The University of Delhi had always been a champion of this interpretation of the rule, as it took only OBC candidates in the 10 per cent bandwidth of the last admitted general student. (Actually, very few colleges even allowed a 10 per cent relaxation, citing one technicality or another.) The result was that the university would announce the date for the ‘conversion of vacant OBC seats’ right at the outset of the admission process, as everyone knew that OBC candidates would never make up the allotted 27 per cent.
Interestingly, many institutions use the phrase ‘revert to general category’ instead of ‘convert’ when reserved category seats are given to general category candidates—an expression that smacks of the prejudiced belief that reserved category candidates are grabbing something that is not due to them.
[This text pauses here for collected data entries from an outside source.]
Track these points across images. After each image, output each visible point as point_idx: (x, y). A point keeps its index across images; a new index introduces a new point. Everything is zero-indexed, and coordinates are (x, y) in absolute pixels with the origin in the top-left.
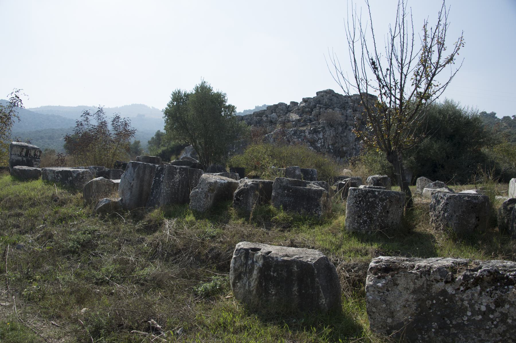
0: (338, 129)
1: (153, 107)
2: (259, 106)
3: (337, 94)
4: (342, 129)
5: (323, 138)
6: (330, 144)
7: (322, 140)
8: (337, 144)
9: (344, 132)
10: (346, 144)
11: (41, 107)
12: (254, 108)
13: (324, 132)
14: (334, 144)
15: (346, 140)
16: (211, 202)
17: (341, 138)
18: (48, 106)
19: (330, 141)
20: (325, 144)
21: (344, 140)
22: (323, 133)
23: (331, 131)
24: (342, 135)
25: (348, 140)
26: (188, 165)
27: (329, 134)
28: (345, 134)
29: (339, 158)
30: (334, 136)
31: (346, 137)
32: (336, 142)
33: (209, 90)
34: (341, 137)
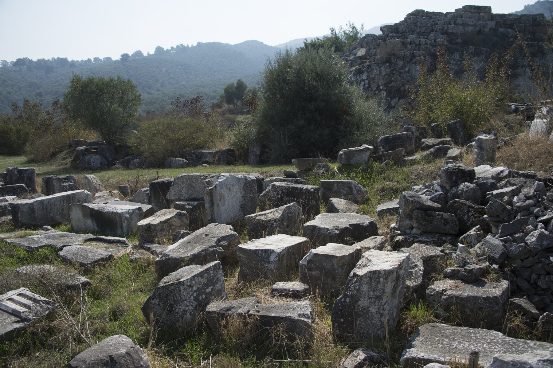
0: (395, 64)
1: (382, 29)
2: (530, 4)
3: (457, 10)
4: (404, 64)
5: (367, 79)
6: (380, 84)
7: (367, 82)
8: (393, 83)
9: (405, 67)
10: (408, 81)
11: (290, 41)
12: (523, 8)
13: (370, 72)
14: (389, 84)
15: (409, 77)
16: (169, 174)
17: (399, 75)
18: (296, 40)
19: (381, 81)
20: (372, 85)
21: (405, 77)
22: (368, 73)
23: (382, 68)
24: (402, 71)
25: (412, 75)
26: (97, 145)
27: (378, 73)
28: (407, 69)
29: (397, 99)
30: (387, 74)
31: (408, 72)
32: (392, 81)
33: (79, 80)
34: (400, 73)
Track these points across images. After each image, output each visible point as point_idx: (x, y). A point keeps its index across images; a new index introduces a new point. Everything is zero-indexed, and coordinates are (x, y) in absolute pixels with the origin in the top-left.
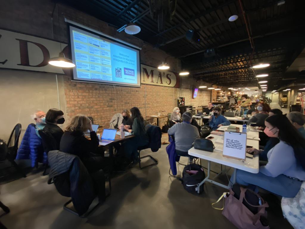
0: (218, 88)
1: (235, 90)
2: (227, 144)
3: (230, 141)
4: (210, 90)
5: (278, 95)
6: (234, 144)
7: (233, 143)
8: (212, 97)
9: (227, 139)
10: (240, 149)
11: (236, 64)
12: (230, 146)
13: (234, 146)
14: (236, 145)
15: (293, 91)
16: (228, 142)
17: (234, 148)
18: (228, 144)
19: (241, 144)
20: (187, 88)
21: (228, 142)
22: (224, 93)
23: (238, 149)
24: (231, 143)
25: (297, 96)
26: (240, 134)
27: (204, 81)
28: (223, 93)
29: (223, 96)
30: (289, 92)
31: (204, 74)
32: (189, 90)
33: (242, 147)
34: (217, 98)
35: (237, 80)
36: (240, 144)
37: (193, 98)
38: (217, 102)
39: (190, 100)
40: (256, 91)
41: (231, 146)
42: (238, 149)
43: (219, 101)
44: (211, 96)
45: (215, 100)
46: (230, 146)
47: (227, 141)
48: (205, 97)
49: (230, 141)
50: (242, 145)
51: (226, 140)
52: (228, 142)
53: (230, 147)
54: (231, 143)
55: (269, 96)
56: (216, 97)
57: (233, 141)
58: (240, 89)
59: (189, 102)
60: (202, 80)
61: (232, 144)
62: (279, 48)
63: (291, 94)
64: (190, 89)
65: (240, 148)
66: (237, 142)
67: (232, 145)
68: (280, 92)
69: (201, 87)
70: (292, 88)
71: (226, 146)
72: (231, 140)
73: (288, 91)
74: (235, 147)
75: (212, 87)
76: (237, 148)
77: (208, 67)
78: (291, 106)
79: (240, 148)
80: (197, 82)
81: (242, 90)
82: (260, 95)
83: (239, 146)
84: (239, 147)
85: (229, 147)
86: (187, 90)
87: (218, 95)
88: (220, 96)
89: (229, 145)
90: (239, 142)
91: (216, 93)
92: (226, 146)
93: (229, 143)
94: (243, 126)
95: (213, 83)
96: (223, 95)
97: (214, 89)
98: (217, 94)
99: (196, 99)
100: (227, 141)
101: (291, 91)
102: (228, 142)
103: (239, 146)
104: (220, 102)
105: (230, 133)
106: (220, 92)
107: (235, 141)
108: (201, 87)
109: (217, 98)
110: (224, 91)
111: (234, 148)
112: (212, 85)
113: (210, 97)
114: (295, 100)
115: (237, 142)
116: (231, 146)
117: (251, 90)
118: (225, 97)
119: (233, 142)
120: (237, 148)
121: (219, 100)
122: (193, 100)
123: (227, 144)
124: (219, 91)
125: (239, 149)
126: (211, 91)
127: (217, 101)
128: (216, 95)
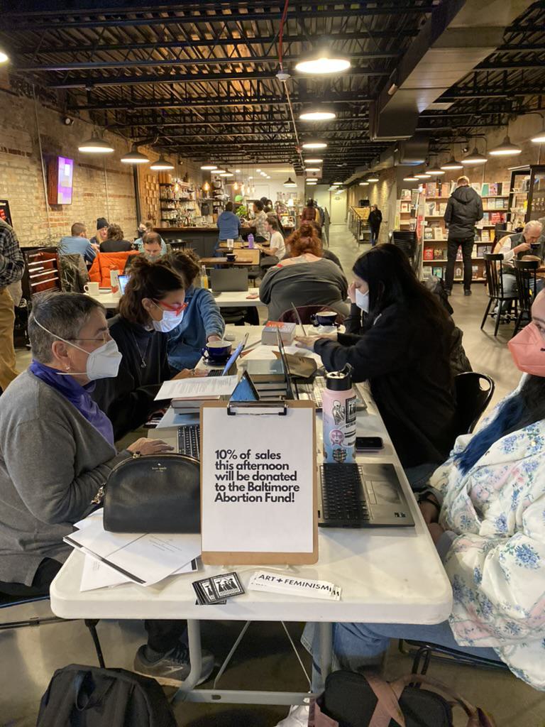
0: (162, 161)
1: (223, 173)
2: (220, 483)
3: (235, 462)
4: (129, 165)
5: (343, 200)
6: (258, 477)
7: (252, 473)
8: (143, 202)
9: (219, 453)
10: (289, 499)
11: (212, 52)
12: (237, 493)
13: (255, 489)
14: (266, 477)
15: (385, 185)
16: (226, 467)
17: (256, 499)
18: (226, 483)
19: (290, 473)
20: (14, 148)
21: (223, 472)
22: (188, 185)
23: (278, 499)
24: (243, 472)
25: (402, 202)
26: (284, 413)
27: (95, 119)
28: (182, 188)
29: (183, 200)
30: (375, 189)
31: (90, 79)
32: (25, 161)
33: (296, 488)
34: (162, 210)
35: (229, 129)
36: (285, 472)
37: (55, 206)
38: (165, 225)
39: (42, 213)
40: (290, 181)
41: (240, 488)
42: (278, 499)
43: (172, 221)
44: (137, 197)
45: (157, 216)
46: (237, 493)
47: (219, 466)
48: (110, 201)
49: (235, 462)
50: (294, 477)
51: (215, 459)
52: (223, 472)
53: (238, 499)
54: (243, 472)
55: (322, 201)
56: (158, 202)
57: (252, 460)
58: (238, 171)
59: (36, 227)
60: (85, 114)
61: (244, 478)
62: (337, 7)
63: (381, 195)
64: (29, 155)
65: (286, 494)
66: (269, 461)
67: (245, 483)
68: (352, 187)
69: (85, 149)
70: (382, 175)
71: (218, 498)
72: (238, 453)
73: (371, 185)
74: (263, 494)
75: (135, 154)
76: (274, 494)
77: (108, 46)
78: (390, 235)
79: (286, 494)
80: (63, 120)
81: (246, 176)
82: (298, 199)
83: (281, 483)
84: (281, 488)
85: (230, 499)
86: (16, 161)
87: (164, 195)
88: (171, 201)
89: (232, 487)
90: (281, 462)
91: (157, 186)
92: (218, 498)
93: (230, 476)
94: (154, 330)
95: (139, 136)
96: (186, 195)
97: (146, 166)
98: (160, 191)
99: (70, 213)
100: (219, 466)
101: (380, 185)
102: (226, 467)
103: (281, 483)
104: (175, 226)
105: (230, 413)
106: (171, 180)
107: (258, 456)
108: (85, 149)
109: (162, 210)
110: (185, 180)
111: (256, 499)
112: (137, 144)
113: (134, 200)
114: (398, 215)
115: (269, 461)
116: (240, 488)
117: (275, 179)
118: (191, 206)
119: (252, 467)
120: (274, 494)
121: (173, 216)
122: (56, 215)
123: (220, 483)
124: (165, 173)
125: (284, 499)
126: (134, 172)
127: (163, 220)
128: (156, 195)
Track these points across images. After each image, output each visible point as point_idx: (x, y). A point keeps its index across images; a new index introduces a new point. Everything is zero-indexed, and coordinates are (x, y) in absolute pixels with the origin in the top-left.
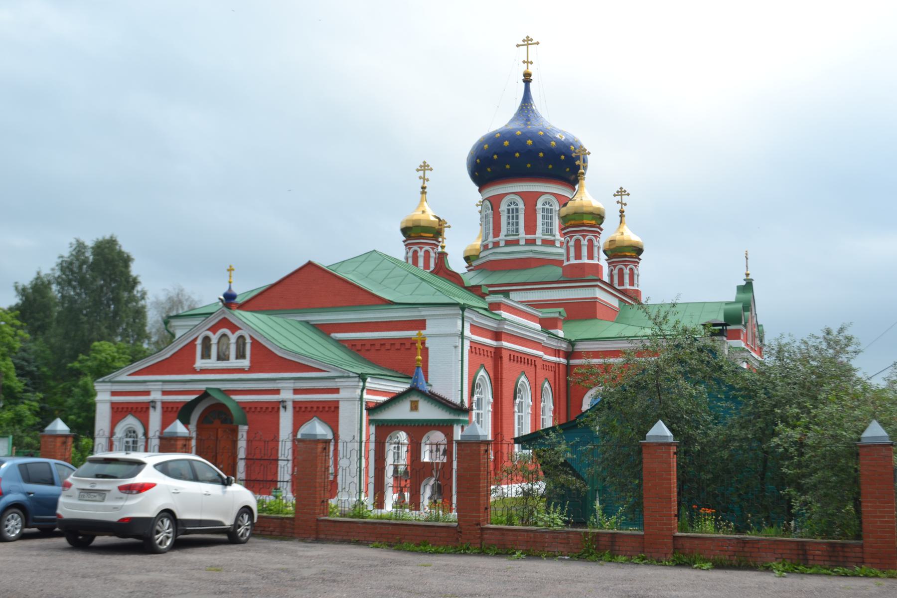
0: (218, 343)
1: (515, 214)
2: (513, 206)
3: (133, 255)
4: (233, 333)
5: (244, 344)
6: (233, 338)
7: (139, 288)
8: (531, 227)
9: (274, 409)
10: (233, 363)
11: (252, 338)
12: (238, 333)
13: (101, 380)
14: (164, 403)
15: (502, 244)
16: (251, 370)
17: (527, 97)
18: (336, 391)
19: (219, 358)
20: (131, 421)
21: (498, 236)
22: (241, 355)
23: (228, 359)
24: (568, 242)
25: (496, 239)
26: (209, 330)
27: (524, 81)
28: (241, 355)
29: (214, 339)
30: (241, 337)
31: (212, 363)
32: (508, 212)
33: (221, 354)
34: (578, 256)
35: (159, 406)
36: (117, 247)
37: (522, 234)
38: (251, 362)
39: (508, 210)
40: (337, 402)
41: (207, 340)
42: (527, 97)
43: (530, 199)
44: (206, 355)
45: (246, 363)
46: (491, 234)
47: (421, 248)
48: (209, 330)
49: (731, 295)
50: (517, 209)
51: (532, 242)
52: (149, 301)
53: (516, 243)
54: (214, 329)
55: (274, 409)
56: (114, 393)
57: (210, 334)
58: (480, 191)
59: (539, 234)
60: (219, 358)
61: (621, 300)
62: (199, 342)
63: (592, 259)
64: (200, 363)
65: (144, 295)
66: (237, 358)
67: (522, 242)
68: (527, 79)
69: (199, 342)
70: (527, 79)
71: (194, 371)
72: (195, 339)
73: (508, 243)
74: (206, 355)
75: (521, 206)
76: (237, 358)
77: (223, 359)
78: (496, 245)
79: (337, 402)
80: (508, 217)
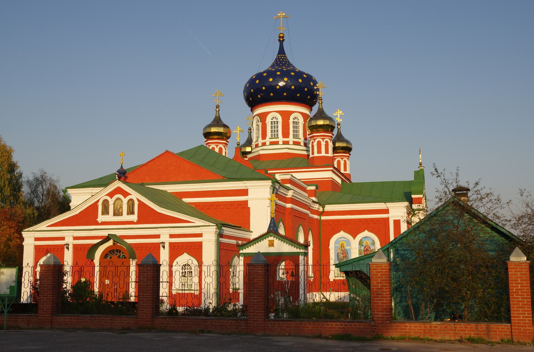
0: (114, 204)
1: (276, 125)
2: (274, 120)
3: (14, 148)
4: (125, 197)
5: (133, 205)
6: (125, 201)
7: (17, 171)
8: (286, 134)
9: (156, 247)
10: (125, 217)
11: (138, 200)
12: (129, 197)
13: (27, 230)
14: (171, 244)
15: (268, 143)
16: (138, 222)
17: (281, 51)
18: (200, 235)
19: (115, 214)
20: (185, 258)
21: (265, 139)
22: (131, 212)
23: (122, 215)
24: (313, 142)
25: (264, 141)
26: (107, 195)
27: (279, 41)
28: (131, 212)
29: (111, 201)
30: (131, 200)
31: (110, 217)
32: (272, 124)
33: (117, 212)
34: (319, 151)
35: (167, 246)
36: (3, 143)
37: (281, 139)
38: (138, 216)
39: (272, 122)
40: (201, 243)
41: (106, 204)
42: (281, 51)
43: (286, 115)
44: (106, 211)
45: (134, 218)
46: (260, 138)
47: (217, 146)
48: (107, 195)
49: (411, 177)
50: (277, 122)
51: (264, 144)
52: (24, 179)
53: (277, 143)
54: (111, 195)
55: (156, 247)
56: (37, 239)
57: (108, 198)
58: (252, 110)
59: (268, 140)
60: (115, 214)
61: (342, 180)
62: (100, 204)
63: (321, 153)
64: (101, 218)
65: (21, 175)
66: (128, 214)
67: (281, 143)
68: (281, 40)
69: (100, 204)
70: (281, 40)
71: (97, 223)
72: (98, 201)
73: (272, 143)
74: (106, 211)
75: (280, 119)
76: (128, 214)
77: (118, 215)
78: (264, 144)
79: (201, 243)
80: (272, 127)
In September 2010, in response to a writ petition filed by Apurva on JNU’s admission policy, the Delhi High Court said that universities can only fix their eligibility criteria, and that relaxation for reserved seats should be on the basis of this criteria. Soon after, Tanvi Yadav, an OBC candidate seeking admission to University of Delhi’s law programme, approached the High Court. Tanvi had scored 148 marks and the last admitted general category candidate had 172 marks. If the Faculty of Law had interpreted ‘difference in percentage’ as it was meant to be, she would have got admission. Instead, it admitted OBC candidates with marks only up to 149, and converted hundreds of OBC seats to the general category. The High Court did not give Tanvi any relief, as it was already too late, but its judgment of December 2010 made a very important observation: that the university is bound by the provisions of Apurva vs Union of India, which meant that it had to relax the eligibility norms, and not on the basis of the last admitted general category candidate. Justice Rajiv Sahai Endlaw concluded his judgment that the matter is ‘best left… to work itself out in the next academic year’. The university, however, did not let the matter ‘work itself out’. It appealed against the Tanvi Yadav case judgment. In an interim order passed on 3 June 2011, a division bench of the Delhi High Court stayed the December judgment of the single bench.
Other institutions have taken note. Former IIT Madras Director PV Indiresan has already moved the Supreme Court for a stay on the September 2010 judgment on Apurva’s JNU-related petition. For OBCs, there is still a long way to go.
MT Hany Babu teaches English and linguistics at the University of Delhi. These are his personal views.